Then if my people who are called by my name will humble themselves and pray and seek my face and turn from their wicked ways, I will hear from heaven and will forgive their sins and restore their land. [2 Chronicles 7:14 (NLT)]
Easily missed in Chronicles’ nine chapters of genealogy is Jabez (whose name meant distress or sorrow). Described as more honorable than his brothers, Jabez prayed: “Oh, that you would bless me and expand my territory! Please be with me in all that I do, and keep me from all trouble and pain!” [4:9-10] The Chronicler tells us God granted Jabez’s request and the man whose name meant distress apparently had a trouble-free life!
Those two verses are the only mention of Jabez in the entire Bible yet his short prayer inspired a bestseller in 2000 and countless sermons since. Amazon describes the words of Jabez as “a timeless prayer that produces timely results!” and promises that readers of the book can “discover how they can release God’s miraculous power and experience the blessings God longs to give each of us.” Some people seem to think that the Chronicler tell us about Jabez because he had the right combination of words to guarantee blessings and a trouble-free life. We, however, do Jabez a disservice in assuming he was asking for material blessings like power, land, health, and wealth. He may have been asking God for spiritual blessings—that God to be with him in his words and actions. Rather than expand his land, perhaps this honorable man prayed to enlarge his area of spiritual influence. Rather than avoiding physical pain, he may have prayed to be free of the heartache of seeing others (perhaps his brothers) disobey God.
While we don’t know if Jabez’s prayer was one of self-interest or selflessness, we do wonder why the Chronicler included the words of this historically insignificant man in his genealogy. It is in remembering that Chronicles’ purpose was to remind the exiles of God’s faithfulness that we discover the reason for the prayer’s inclusion. It’s not the words Jabez prayed that were important; it’s that this honorable man actually prayed and that, hearing his prayer, God answered him!
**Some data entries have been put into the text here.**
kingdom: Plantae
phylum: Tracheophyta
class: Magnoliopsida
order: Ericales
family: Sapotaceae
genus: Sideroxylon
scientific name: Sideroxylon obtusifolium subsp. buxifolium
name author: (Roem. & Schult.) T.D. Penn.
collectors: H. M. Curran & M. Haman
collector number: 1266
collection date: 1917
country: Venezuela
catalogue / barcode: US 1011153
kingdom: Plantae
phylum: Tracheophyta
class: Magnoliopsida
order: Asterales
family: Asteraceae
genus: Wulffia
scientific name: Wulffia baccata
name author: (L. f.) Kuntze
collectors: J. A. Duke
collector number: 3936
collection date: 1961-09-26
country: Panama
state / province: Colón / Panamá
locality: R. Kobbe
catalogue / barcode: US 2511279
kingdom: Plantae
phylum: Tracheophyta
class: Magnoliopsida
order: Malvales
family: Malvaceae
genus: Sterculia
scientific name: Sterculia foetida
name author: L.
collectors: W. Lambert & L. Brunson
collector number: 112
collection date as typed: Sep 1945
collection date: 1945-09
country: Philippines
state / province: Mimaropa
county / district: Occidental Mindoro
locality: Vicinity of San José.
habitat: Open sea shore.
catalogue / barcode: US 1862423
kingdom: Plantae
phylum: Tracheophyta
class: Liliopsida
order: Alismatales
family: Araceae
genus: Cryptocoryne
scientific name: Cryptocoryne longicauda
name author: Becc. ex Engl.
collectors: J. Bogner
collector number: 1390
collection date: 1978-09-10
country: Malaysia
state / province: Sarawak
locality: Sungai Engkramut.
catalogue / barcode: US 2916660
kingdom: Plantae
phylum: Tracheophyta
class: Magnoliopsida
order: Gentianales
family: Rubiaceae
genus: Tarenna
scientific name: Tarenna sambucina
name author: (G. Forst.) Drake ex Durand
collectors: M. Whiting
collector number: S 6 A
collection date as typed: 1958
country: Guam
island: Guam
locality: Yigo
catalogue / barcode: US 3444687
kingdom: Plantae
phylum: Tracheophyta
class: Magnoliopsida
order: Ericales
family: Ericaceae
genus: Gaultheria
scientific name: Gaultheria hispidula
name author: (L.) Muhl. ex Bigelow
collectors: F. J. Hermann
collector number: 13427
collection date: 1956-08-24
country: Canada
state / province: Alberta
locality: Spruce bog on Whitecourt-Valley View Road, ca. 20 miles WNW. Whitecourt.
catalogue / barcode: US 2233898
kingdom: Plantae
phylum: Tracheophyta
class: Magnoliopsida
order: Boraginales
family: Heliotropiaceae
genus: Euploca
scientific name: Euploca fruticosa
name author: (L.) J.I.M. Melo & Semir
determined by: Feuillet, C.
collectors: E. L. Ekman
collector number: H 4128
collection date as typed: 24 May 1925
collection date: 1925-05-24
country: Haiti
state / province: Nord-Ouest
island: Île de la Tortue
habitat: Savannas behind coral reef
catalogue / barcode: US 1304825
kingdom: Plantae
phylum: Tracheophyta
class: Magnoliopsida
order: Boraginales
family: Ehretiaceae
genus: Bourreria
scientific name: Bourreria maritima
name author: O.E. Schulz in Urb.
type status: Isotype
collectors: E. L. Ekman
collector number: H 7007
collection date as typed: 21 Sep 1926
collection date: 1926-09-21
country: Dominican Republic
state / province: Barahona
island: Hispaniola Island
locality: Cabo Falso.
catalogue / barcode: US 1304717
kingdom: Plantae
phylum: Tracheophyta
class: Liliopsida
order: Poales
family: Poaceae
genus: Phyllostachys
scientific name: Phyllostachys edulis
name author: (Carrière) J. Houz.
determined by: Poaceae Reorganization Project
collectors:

Throughout his account of Judah, the Chronicler continually tells of prayers offered and God’s faithfulness in answering them. He reports that the warriors of Reuben, Gad, and the half-tribe of Manasseh cried out to God for help during battle. Because they trusted Him, God answered their prayer, fought for them, and gave them victory. The Chronicler recounts how God provided battle strategies and victory to David and how He responded to the prayers of other kings like Solomon, Rehoboam, Asa, and Abijah. He tells how Jehoshaphat’s prayer saved him from the Arameans. When Jehoshaphat asked God to save Judah from a trio of enemy armies, God promised they wouldn’t even have to fight because the battle was His! Indeed, as the people sang praises and thanks to God in anticipation of victory, their enemies fought among themselves and none survived. All Judah had to do was collect the plunder. The Chronicler tells us how the prayers of Hezekiah and Isaiah rescued the people of Jerusalem from Assyria. Saying that Hezekiah prospered because “he sought his God wholeheartedly,” he adds that, when the seriously ill king prayed for relief, God healed him. After humbling himself before the Lord, even the evil Manasseh is reported to have had his prayers answered!
The Chronicler told of the answered prayers of Jabez and the many others as a way of urging the post-exilic people of Judah to seek the Lord as previous generations had done. God’s answers to the prayers of their ancestors reassured this new generation that Jehovah was the covenant God of Israel who could be trusted to hear the prayers of His people!
The Chronicler didn’t include the prayer of Jabez because of a “name it and claim it” prosperity theology nor was it included because Jabez’s words released “God’s miraculous power.” The Chronicler included this prayer for the same reason he included all those others. He didn’t believe in the power of a prayer’s words but rather in the power of our God to know our needs, hear our prayers, and answer them, in His timing and way, with blessings and forgiveness!